As for myself, even from earliest childhood I was aware that something wasn’t right with my sleeping pattern. I could hardly ever sleep through the night, so I would wake at around 3am and instead go downstairs and quietly read until dawn. From the age of about eight onward, I had read every book in the house and began buying more and more to fuel my now nightly ritual. Using this time to read then led to my beginning to write.

Jess Said, a 21-year-old author from Sheffield, also claims she not only has the condition, but shares the same unusual relationship with it, using it as a tool for her creativity: “My experience with insomnia turned into a battle with depression, and my creative work took a dark turn during this period.

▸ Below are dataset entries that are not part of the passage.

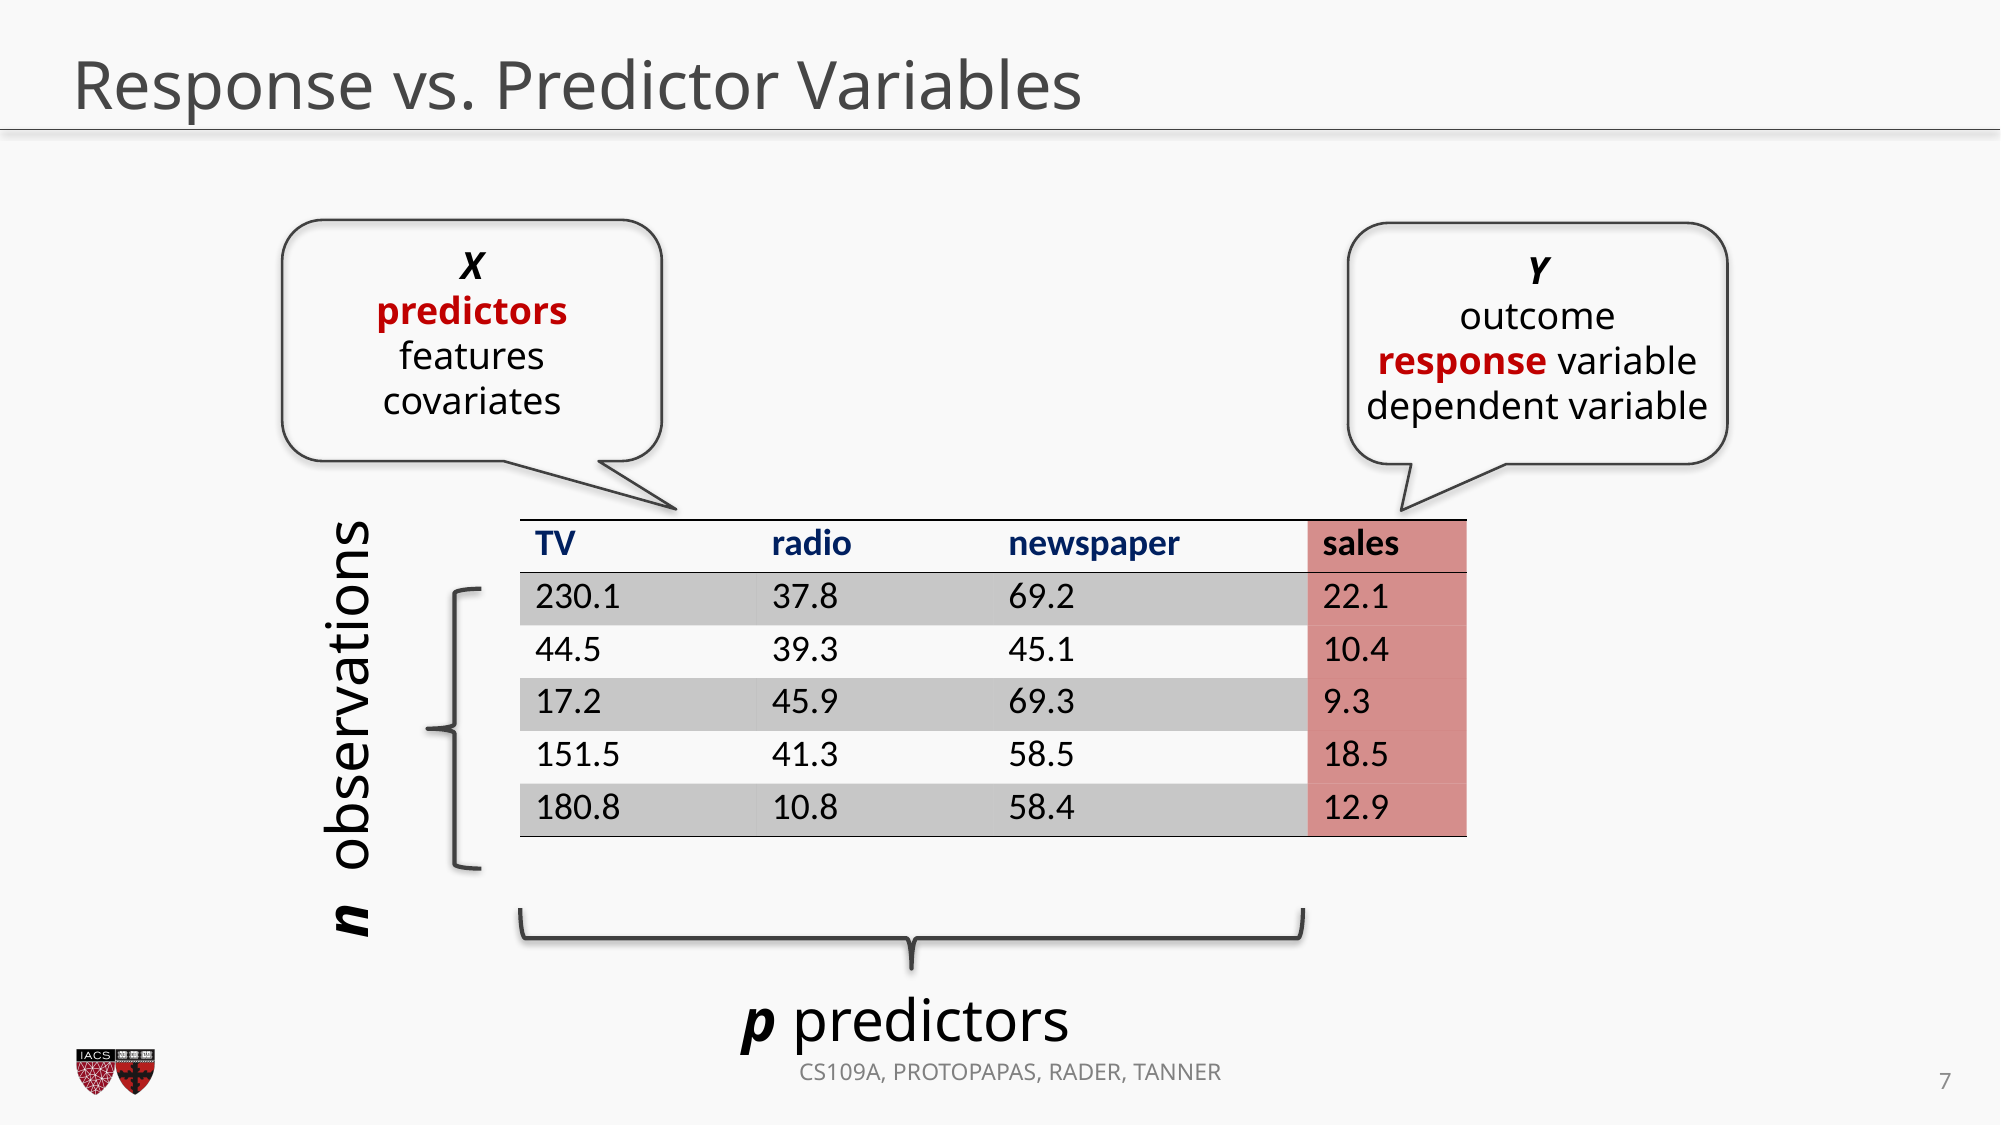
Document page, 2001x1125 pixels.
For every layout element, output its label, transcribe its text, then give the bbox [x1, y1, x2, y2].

slide_number 6 [1500, 1050, 1967, 1110]
text_box [518, 908, 1306, 971]
picture [75, 1049, 155, 1095]
text_box n observations [302, 504, 388, 953]
text_box Y outcome response variable dependent variable [1351, 239, 1724, 480]
table_cell 12.9 [1308, 784, 1467, 836]
table_cell 58.4 [993, 784, 1308, 836]
table_cell 22.1 [1308, 573, 1467, 625]
text_box X predictors features covariates [361, 235, 583, 475]
table_cell 10.4 [1308, 625, 1467, 678]
table_cell 69.3 [993, 678, 1308, 731]
table_cell 17.2 [520, 678, 757, 731]
text_box [281, 219, 677, 511]
table_cell 9.3 [1308, 678, 1467, 731]
text_box [1400, 480, 1473, 512]
table_header TV [520, 521, 757, 572]
table_cell 45.1 [993, 625, 1308, 678]
text_box [425, 586, 482, 871]
table_cell 230.1 [520, 573, 757, 625]
table_cell 18.5 [1308, 731, 1467, 784]
table_cell 37.8 [757, 573, 993, 625]
table_cell 39.3 [757, 625, 993, 678]
title Response vs. Predictor Variables [57, 35, 1943, 162]
table_header radio [757, 521, 993, 572]
table_cell 151.5 [520, 731, 757, 784]
text_box [1724, 245, 1729, 442]
text_box p predictors [727, 976, 1086, 1061]
text_box [1347, 246, 1351, 441]
text_box [1355, 222, 1721, 239]
table_cell 69.2 [993, 573, 1308, 625]
table_header newspaper [993, 521, 1308, 572]
table_cell 10.8 [757, 784, 993, 836]
table_cell 180.8 [520, 784, 757, 836]
table_cell 41.3 [757, 731, 993, 784]
table_cell 58.5 [993, 731, 1308, 784]
table_cell 44.5 [520, 625, 757, 678]
table_cell 45.9 [757, 678, 993, 731]
table_header sales [1308, 521, 1467, 572]
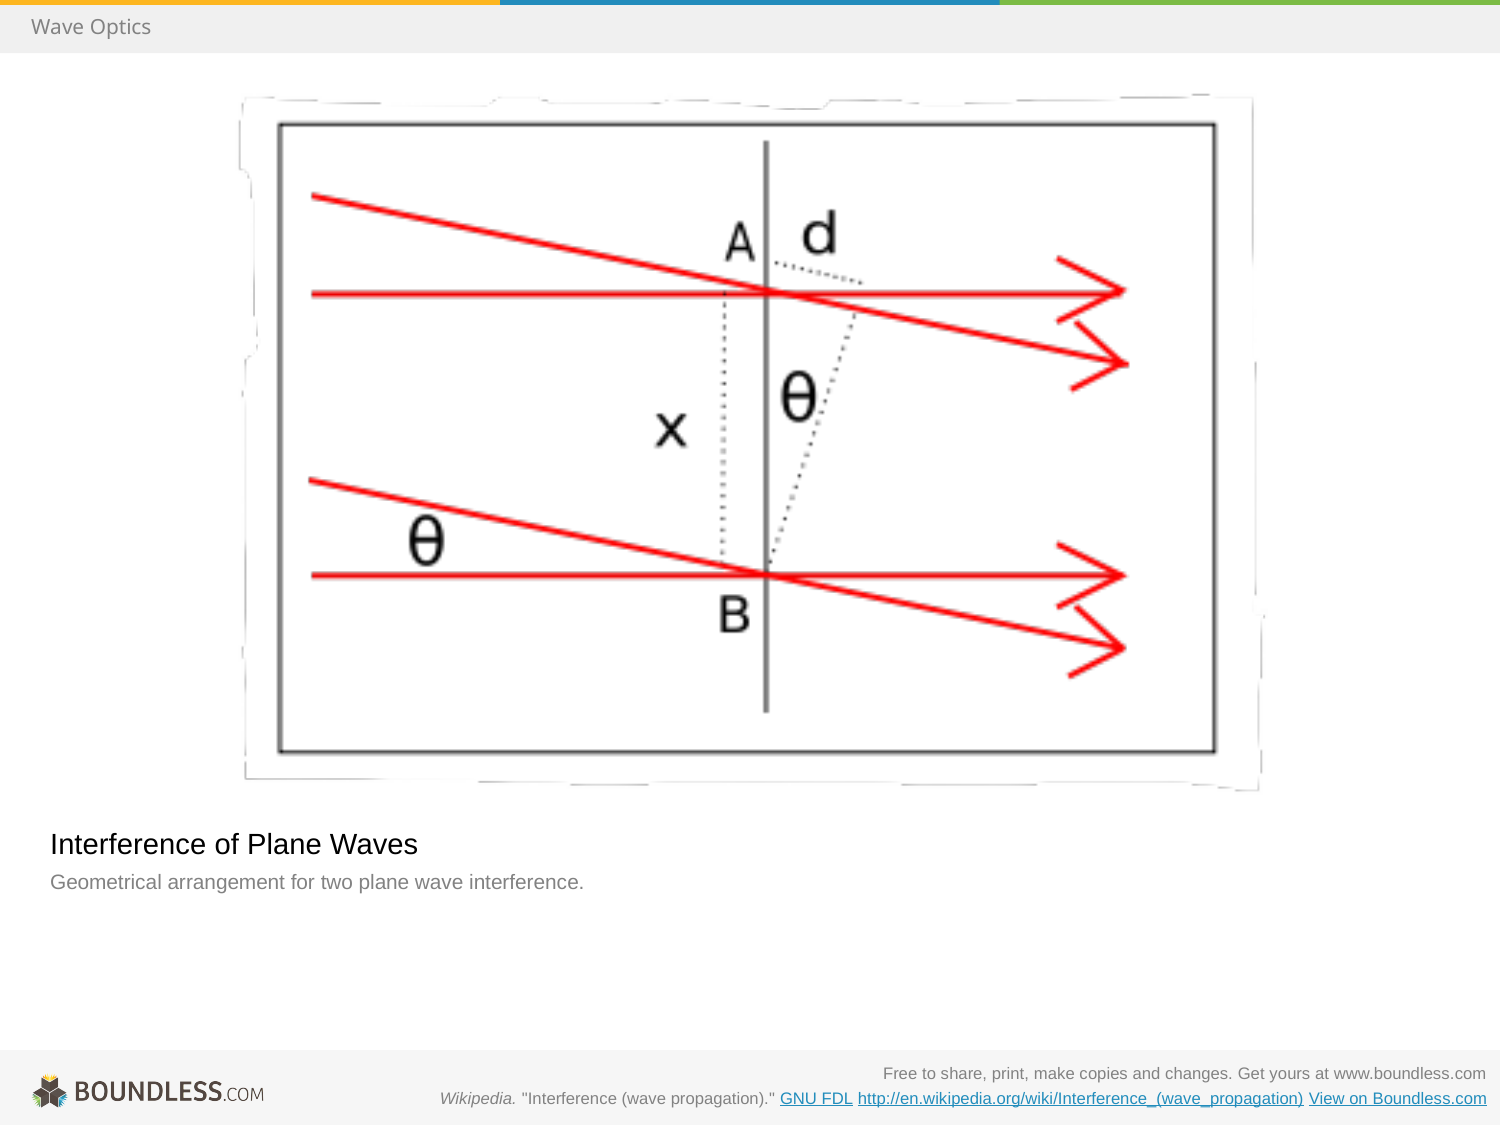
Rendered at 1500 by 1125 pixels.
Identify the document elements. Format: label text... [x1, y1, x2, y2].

text_box [0, 1050, 1500, 1125]
text_box Free to share, print, make copies and changes. Get yours at www.boundless.com [649, 1062, 1488, 1087]
list Interference of Plane Waves Geometrical arrangement for two plane wave interference. [50, 825, 1450, 1038]
picture [232, 87, 1268, 801]
picture [30, 1072, 265, 1109]
text_box [0, 2, 1500, 54]
text_box Wave Optics [31, 13, 1475, 38]
text_box Wikipedia. "Interference (wave propagation)." GNU FDL http://en.wikipedia.org/wiki/Interference_(wave_propagation) View on Boundless.com [274, 1087, 1488, 1125]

I wrote everything from the heart when I was suffering with insomnia. Everything I wrote was so raw and often quite disturbing to read back, especially years later when I’ve mostly laid that part of my life to rest. I would say there is a definite link between insomnia and my creative process.”

By the end of secondary school I had produced a large volume of short stories, poetry, essays, and even two novels – albeit embarrassingly bad. All this conducted whilst the rest of the world seemingly slept around me. Jess too considered the dynamics that insomnia placed on her life. “I remember one night in particular so vividly. My sleeping had slowly started getting better, and for once I actually felt tired around 10pm. I got into bed and the next thing I knew it was 4am and the birds had started singing outside. I looked at the houses behind mine and wondered if any of my neighbours were awake because they couldn’t turn their brain off either. It was both the worst and best experience, as I got to watch the world wake up before everyone else.”

Having a profession such as journalism is no help for me. As any reporter will tell you: the news doesn’t sleep, so why should you? The desire to finish that last line before you attempt to get to bed is too overwhelming, and with constant rewrites, self-doubt and deadlines, the pressure mounts up. The parallels with more famous sufferers cannot be understated. Stephen Fry confessed that, when taking on the task of writing another book, he will wake earlier and earlier each day, with the momentum of creativity completely overriding his sleeping pattern.

Jess developed insomnia in late 2013 when she was 17 after the loss of a close family member. However, she has begun to fight back and says the clue to beating it is to find inner peace. “I have realised that worrying and overthinking are both futile. What does it achieve? I try to live more in the now, and take one day at a time, rather than letting my mind wander five years into the future. I also found that turning my phone/laptop off around 9 pm helped me ‘shut off’ and I don’t watch TV after that time if I’m having a bout of troubled sleep. I read a lot and that takes my mind into another world, so I don’t think as much.”

Recently I have taken up cycling and have developed the more eccentric habit of taking out the bike just after midnight and cycling somewhere new, pulling out a book, reading until 2am, then cycling home. I have found this tires me sufficiently and allows me to think outside of the box, as reducing the scene in front of you to nothing but a darkened street somewhere gives you that blank canvas that deep thought requires. It’s peaceful, but teeming with ideas.

It seems then that creativity and insomnia are strange bedfellows, each feeding off the other at the expense of the sufferer. To put a positive spin on it, remember American wit Fran Lebowitz, who said, “Life is something that happens when you can’t get to sleep”.